:: DATASET CONTENT ::
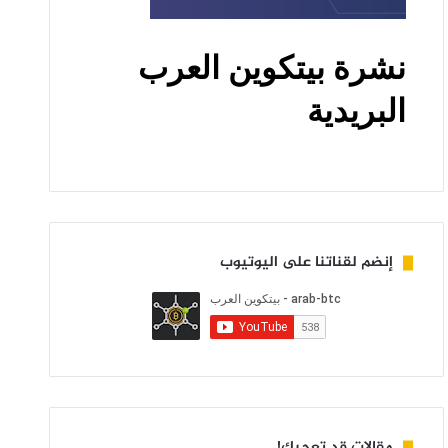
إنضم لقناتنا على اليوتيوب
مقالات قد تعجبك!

* * *

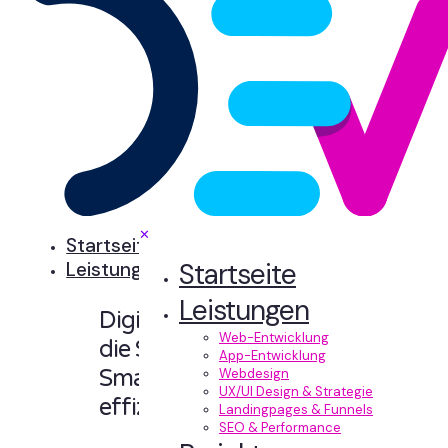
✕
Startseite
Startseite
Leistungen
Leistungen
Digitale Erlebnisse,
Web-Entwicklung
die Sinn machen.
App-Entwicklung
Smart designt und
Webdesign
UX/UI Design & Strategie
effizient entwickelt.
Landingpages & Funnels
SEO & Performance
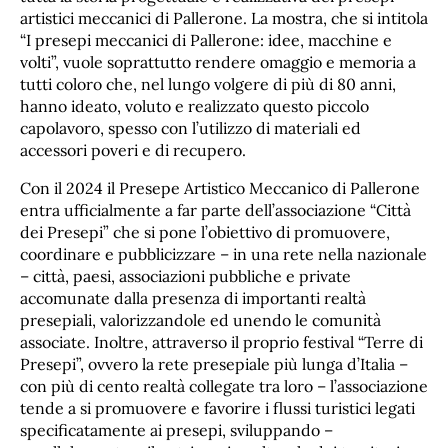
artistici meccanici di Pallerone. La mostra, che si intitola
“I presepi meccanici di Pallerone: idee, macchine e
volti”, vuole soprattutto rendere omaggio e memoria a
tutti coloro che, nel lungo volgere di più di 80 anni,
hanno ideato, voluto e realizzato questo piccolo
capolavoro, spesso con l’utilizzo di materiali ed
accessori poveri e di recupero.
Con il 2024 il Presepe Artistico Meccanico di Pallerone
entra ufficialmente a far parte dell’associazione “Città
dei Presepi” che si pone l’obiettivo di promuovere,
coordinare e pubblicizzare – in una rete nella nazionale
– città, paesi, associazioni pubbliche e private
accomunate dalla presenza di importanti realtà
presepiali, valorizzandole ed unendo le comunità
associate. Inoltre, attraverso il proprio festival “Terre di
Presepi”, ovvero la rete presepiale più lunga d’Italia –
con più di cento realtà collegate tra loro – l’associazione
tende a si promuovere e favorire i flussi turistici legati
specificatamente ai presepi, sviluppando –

:: WORK INSTRUCTION ::
Within the material above, extract exactly the lines that start at the line containing "pubbliche e private" and stop after the line containing "lunga d’Italia –", and only those.

:: WRITTEN REPLY ::
– città, paesi, associazioni pubbliche e private
accomunate dalla presenza di importanti realtà
presepiali, valorizzandole ed unendo le comunità
associate. Inoltre, attraverso il proprio festival “Terre di
Presepi”, ovvero la rete presepiale più lunga d’Italia –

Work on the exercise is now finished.